I have always been creative and had a real passion for design, which lead me to study Interior Architecture at Edinburgh Napier University after I finished high school. This was where I had my first taste of technology and computer design. Whilst studying I also had a part time role as a Hairdressing Assistant and after completing my HNC in Interior Architecture I decided to complete an Apprenticeship in Hairdressing, which developed into a full time role.

However, the passion I felt for technology and design was always in the back of my mind and when the opportunity arose to pursue a career path in this field, I decided to go for it. I made the decision to study Web Design and Development at Abertay University, Dundee, where I gained a First Class Honours degree – leading me straight to Tascomi and I can honestly say that I haven’t looked back.
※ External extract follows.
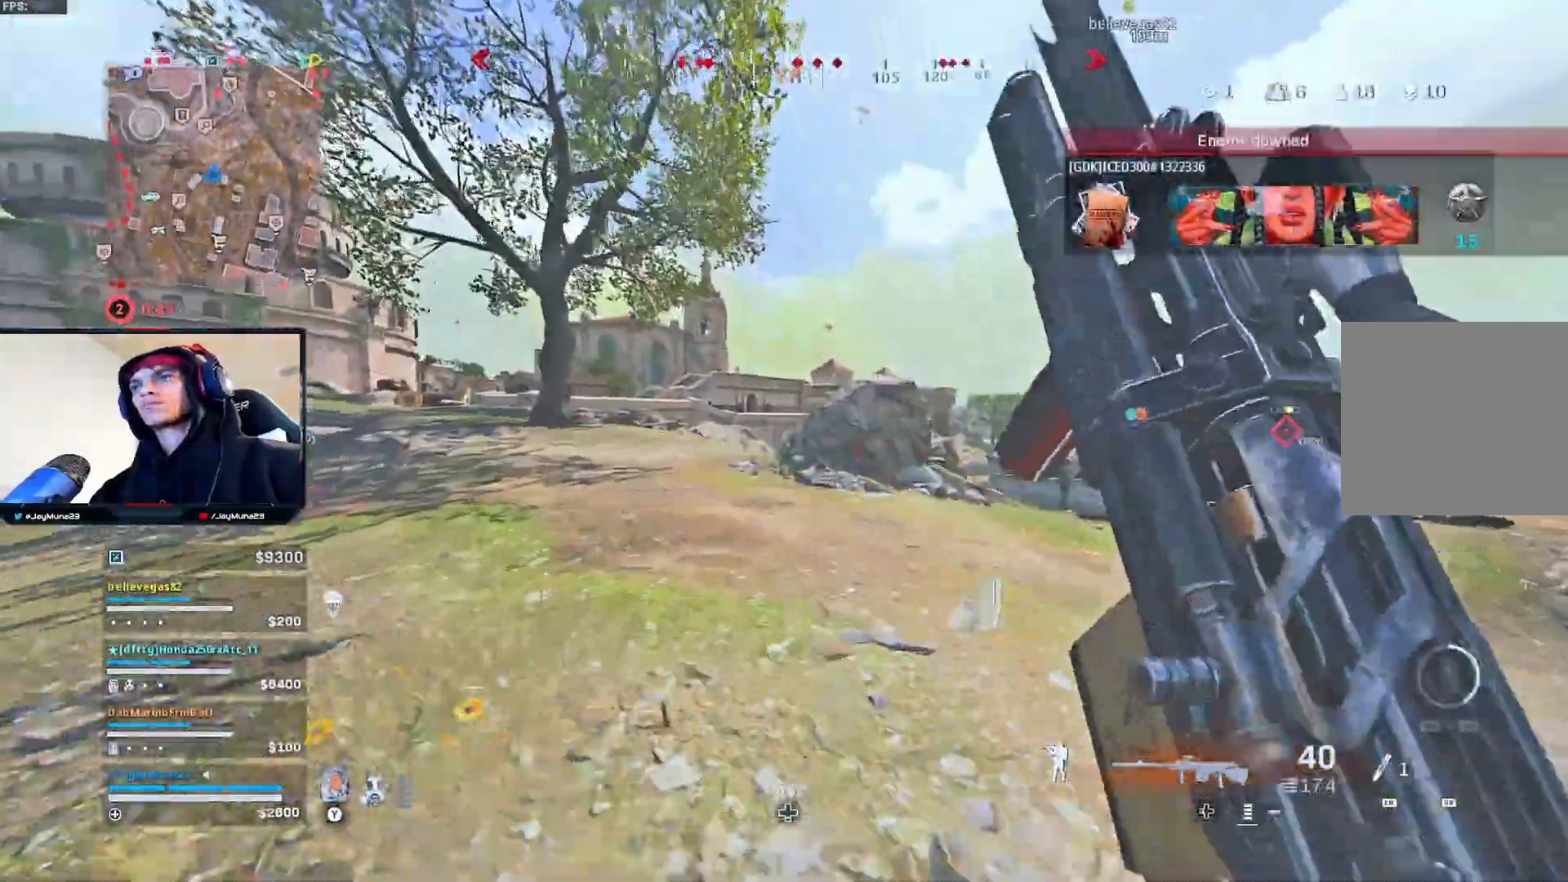
{"buttons": ["A", "X"], "left_stick": "up-left", "right_stick": "center", "events": [[67, "left_stick", "up-left"], [450, "A", "down"], [450, "X", "down"]]}
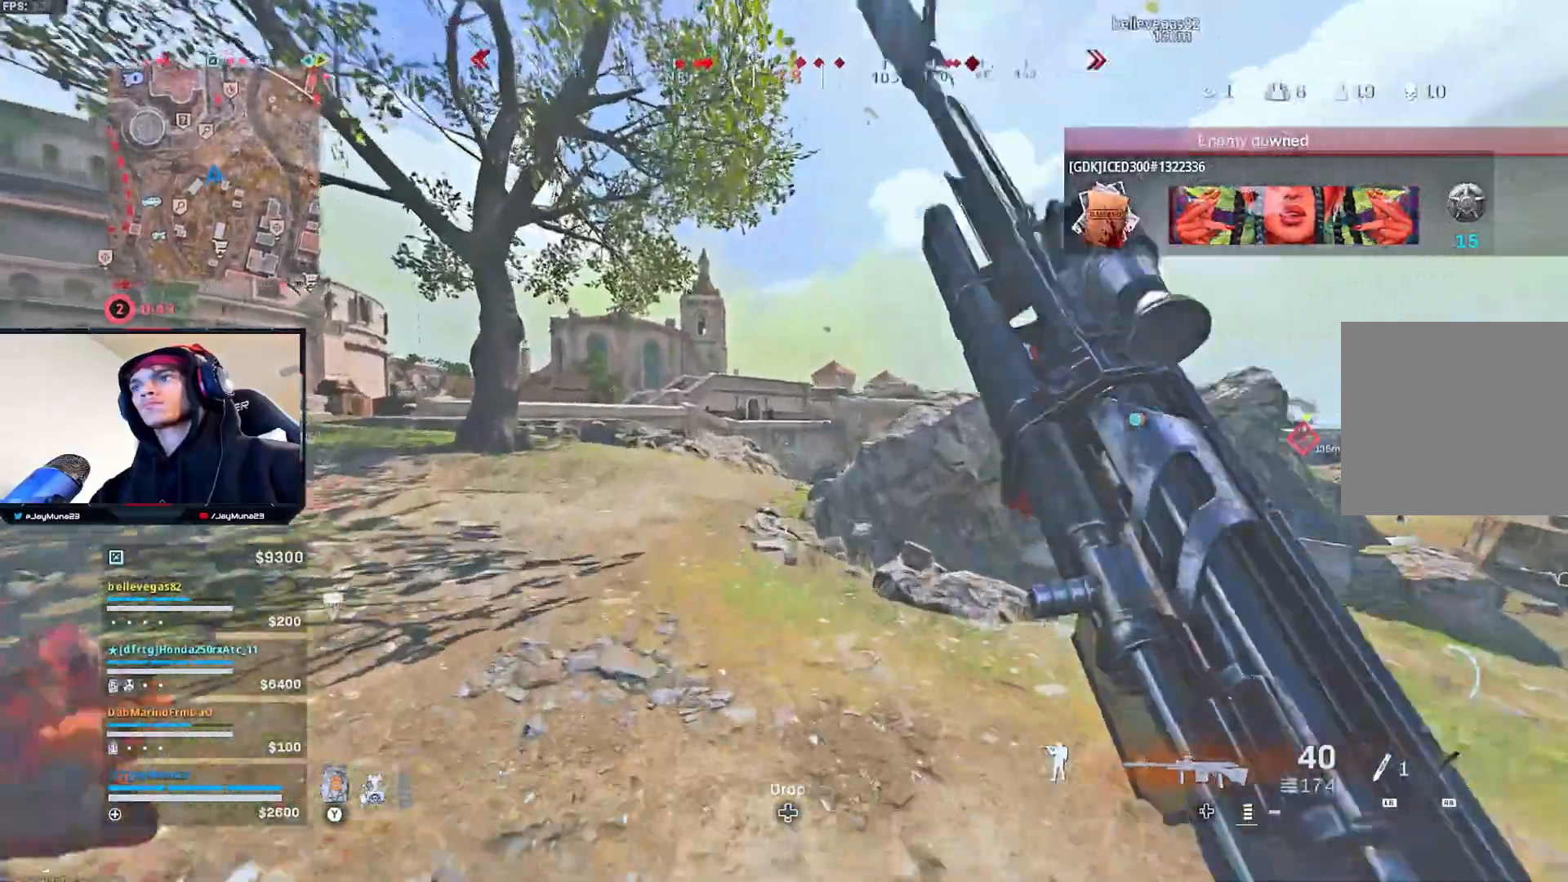
{"buttons": [], "left_stick": "left", "right_stick": "right", "events": [[33, "A", "up"], [33, "X", "up"], [67, "left_stick", "left"], [217, "R3", "down"], [283, "R3", "up"], [500, "right_stick", "right"]]}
Having lived and studied in Scotland, how did you discover Tascomi?

I was unfamiliar with Tascomi until a recruitment agency brought them to my attention. Unsurprisingly, I decided to spend a short amount of time researching the company, and discovered that they were making a difference to Local Government with their web-based software solutions. At that time, I was working on a project to enhance small community banking issues in Africa and working alongside Local Authorities there, so for me, Tascomi seemed like a very natural progression. I sent through my Online Portfolio and CV and a short time later I was invited to take part in a Skype interview with Tascomi’s Development Director, Rick Hassard, and the rest, as they say, is history.

What does a typical day look like for you?

A typical day for me starts with a big cup of tea! Following that, I assist with the maintenance and enhancement of our systems. I carry out a wide variety of tasks every day; whether it’s solving customer queries, fixing bugs or working on improvements to our current systems.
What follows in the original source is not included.